- [Task brief]:
In the passage on Navy sonar and whales, who sent NOAA's letter commenting on the Navy's environmental impact statement?

____ Source passage

The Washington Post reported that the Navy "neglected to address the likelihood that its mid-frequency sonar would kill some whales and that the highly endangered right whale makes its annual migrations near the proposed site off North Carolina and could be threatened." NOAA's formal comment on the Navy's environmental impact statement, sent in January 2006, said that the Navy predicted only low-level "harassment" of whales by the sonar, despite recent fatal and near-fatal mass strandings in Hawaii and elsewhere that many scientists think were caused by Navy sonar. "NOAA believes the Navy should seriously reconsider the potential for mortality of [whales] due to strandings related to activities in the proposed sonar testing range," the comment said in part.4

The NOAA letter, sent by Miles M. Croom of NOAA's Habitat Conservation Division, also expressed concern that the naval facility's construction and operation would threaten local fish populations and marine ecosystems. "We are concerned that adverse impacts to living marine resources may be expected to occur that are not fully analyzed in the EIS,"5 NOAA wrote. The Navy's proposed facility would be a 500-square-mile sonar range, with a large array of sonar buoys and sound detection devices connected by buried cables, forty miles off the coast of North Carolina.

NOAA's public challenge reflects a long history in which the Navy has denied scientific evidence of environmental damage caused by sonar. The Natural Resources Defense Council reported that mass strandings and, often, deaths of whales have been linked to military sonar use on at least twelve occasions in the Bahamas, Medeira, Greece, the US Virgin Islands, the Canary Islands, the U.S. northwest coast, and North Carolina.6 Time and again, however, the Navy has chosen to ignore or minimize the role of its sonar systems in these whale massacres.

________
____ Records

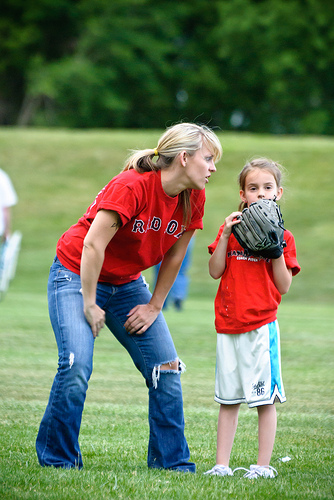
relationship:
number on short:
[252, 387, 265, 393] [213, 319, 291, 405]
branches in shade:
[26, 28, 316, 119] [171, 90, 275, 123]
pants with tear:
[38, 244, 211, 468] [155, 358, 182, 371]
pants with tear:
[38, 244, 211, 468] [67, 351, 74, 367]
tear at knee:
[155, 358, 182, 371] [156, 349, 183, 376]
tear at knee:
[67, 351, 74, 367] [67, 353, 92, 378]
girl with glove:
[203, 154, 301, 479] [232, 196, 285, 261]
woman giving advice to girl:
[34, 121, 223, 476] [203, 154, 301, 479]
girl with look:
[203, 154, 301, 479] [249, 173, 275, 202]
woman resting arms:
[34, 121, 223, 476] [74, 205, 200, 340]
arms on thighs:
[74, 205, 200, 340] [50, 260, 181, 367]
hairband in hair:
[152, 147, 158, 155] [126, 121, 219, 169]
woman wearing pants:
[34, 121, 223, 473] [32, 255, 198, 474]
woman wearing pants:
[34, 121, 223, 476] [46, 265, 183, 459]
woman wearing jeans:
[34, 121, 223, 473] [41, 259, 201, 473]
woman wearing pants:
[34, 121, 223, 476] [34, 250, 197, 473]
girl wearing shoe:
[207, 157, 296, 478] [243, 459, 274, 480]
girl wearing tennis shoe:
[207, 157, 296, 478] [202, 465, 234, 475]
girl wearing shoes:
[203, 154, 301, 479] [200, 461, 281, 486]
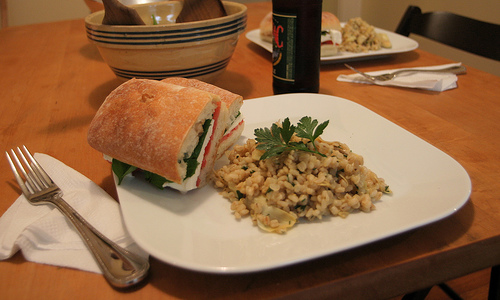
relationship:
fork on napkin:
[3, 141, 151, 291] [12, 213, 64, 248]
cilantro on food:
[254, 115, 330, 163] [85, 71, 393, 233]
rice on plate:
[207, 119, 391, 234] [142, 100, 490, 251]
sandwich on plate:
[87, 75, 245, 193] [110, 90, 475, 281]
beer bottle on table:
[271, 0, 324, 95] [0, 19, 499, 297]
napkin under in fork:
[2, 150, 149, 277] [3, 141, 151, 291]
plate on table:
[241, 9, 418, 66] [0, 19, 499, 297]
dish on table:
[109, 93, 471, 275] [0, 19, 499, 297]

________

- [Result of the task]:
Miles M. Croom of NOAA's Habitat Conservation Division.